When Jeff Bezos wrote his first letter to Amazon shareholders in 1997 he said, “But this is Day 1 for the Internet…” He has signed off every subsequent letter with “It remains Day 1!”
While this is mainly a statement of the philosophy of the leadership and strategy of Amazon, it’s also a literal take on where we are with adoption of the internet. The early days (for those who were there) of 56K dial-up via AOL (who?) have been superseded by massive disruption and innovation impacting our everyday lives.
And data centres are at the centre of the known universe.
The subscription economy that has already spawned Netflix, Zuora, Spotify and many others has already resulted in 89% of the British using a subscription service (source: YouGov, 2017). This new subscription or consumption model is not restricted to online services but more traditional services as well (Uber, Airbnb etc.) which are underpinned by booking access via the internet.
Humming away in the background of our 21st century lives are the data centres that feed our consumption through a myriad of broadband connections – neither of which we notice until they are not there or decide to run slowly.
Earlier this month Data Centre World 2019 was held at ExCel London with over 20,000 industry professionals in attendance.
With so much riding on data centre availability (or uptime), it’s no surprise that so much of the event was focused on this and, in particular, the associated operational risks (e.g. configuration of failover clusters). The average cost of a single data centre outage was estimated by PG&E to be more than $700,000 which is bad enough but the impact on SLAs and overall uptime statistics is much greater.
Not covered as much at the event was the impact of safety-related incidents on data centre availability. Perhaps, that was due to the overall good safety performance of the industry in recent times? With no fatalities in the UK data centre industry over the past 4 years and a better than industry-average non-fatal injury performance, it would be easy to dissociate operational risk from safety risk when looking at uptime/availability.
However, we believe the two are inextricably linked. Not only can safety incidents (e.g. arc-flashes) directly lead to downtime, but the drive for 100% availability can introduce and increase safety risks.
Firstly, let’s look at the inherent safety risks. Some, such as work at height, lifting and handling, and hot works are similar risks to those experienced in other industries.
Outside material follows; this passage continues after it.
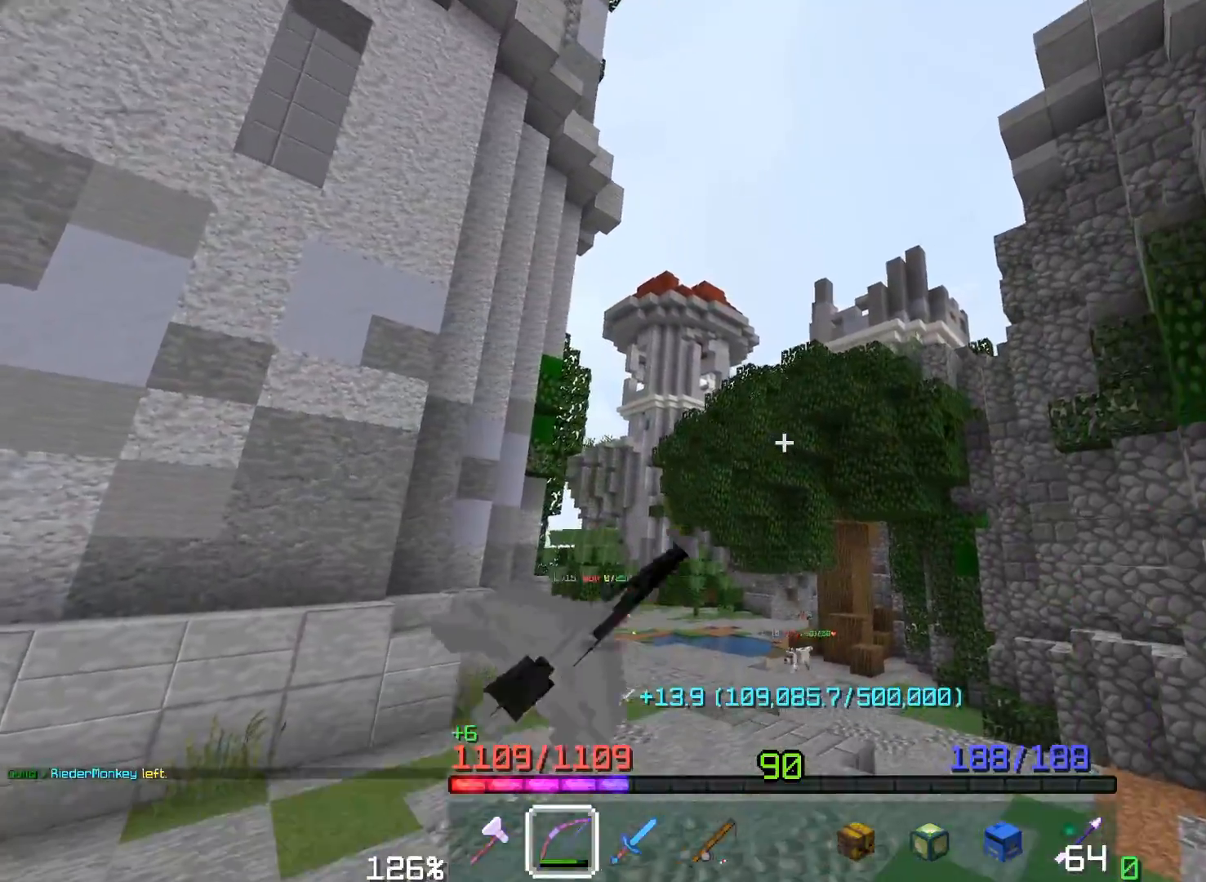
{"keys": ["space", "w"], "mouse": [], "events": [[367, "d", "up"]]}
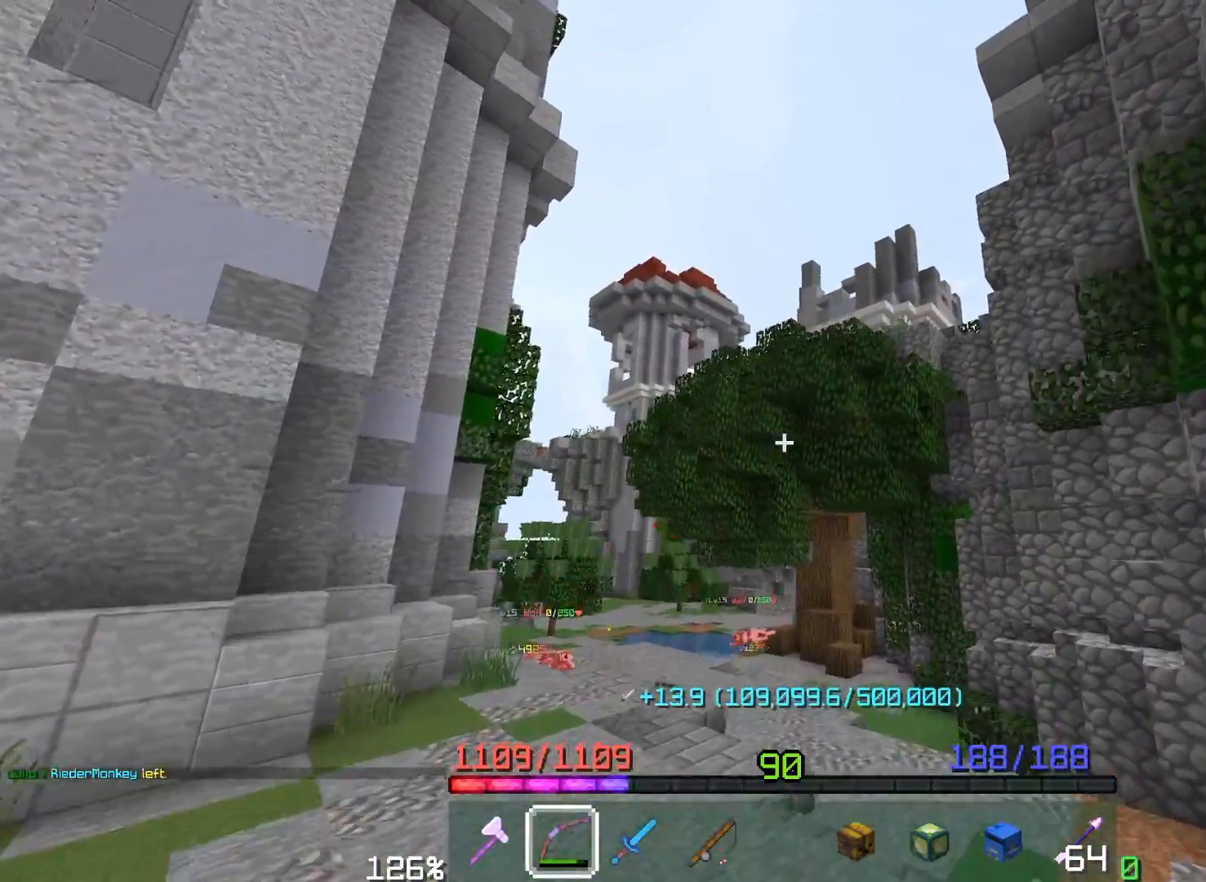
{"keys": ["a", "space", "w"], "mouse": [], "events": [[33, "a", "down"]]}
The first two are not reasonably going to cause an outage, but hot works might. If work can’t be done ‘cold’ or in a specific area for hot works then extreme care needs to be taken to prevent fire and a hot works permit requested and submitted for approval.
What is unique about data centres (excluding the fact they’re forecast to consume 1/5 of the world’s electricity by 2025) is the amount of electricity and stored energy that needs to be dealt with in any maintenance and repair activities. Isolations, de-energising, and LOTO all need to be carefully planned and permitted to ensure safe working.
Incorrect de-energising and a failure to isolate correctly have been the cause of several accidents. Arc flashes can occur and the intense heat and pressure caused are a constant threat that can lead to outages and worse. The real danger with arc flashes is that they can be initiated accidentally anywhere there is electricity. A risk assessment, or potential hazard analysis, won’t necessarily detect where/when an arc flash may happen.
The obvious solution to the risk of arc flashes is not to work on energised equipment. This is where the drive for 100% availability and a zero-risk approach to safety become mutually-exclusive. De-energising equipment means availability can only be maintained through redundancy. The Electricity at Work Regulations 1989 covers the use of risk assessments and formal authorisations to work on live electrical systems and the broad guidance is naturally to work on de-energised systems. However, the duty holder(s) can decide the exceptions that constitute working on live systems. Sensible exceptions include:
- where interrupting the electricity supply would endanger human life (e.g. safety lighting would be impacted)
- where testing can only occur if the equipment is energised
Unacceptable exceptions would be to maintain high levels of uptime for commercial reasons, e.g. where the appropriate levels of redundancy are not in place.
This is obviously a very difficult area with undoubted variance by geography. However, what is less difficult is the assertion that operational risk and safety risk are so intertwined as to be one and the same.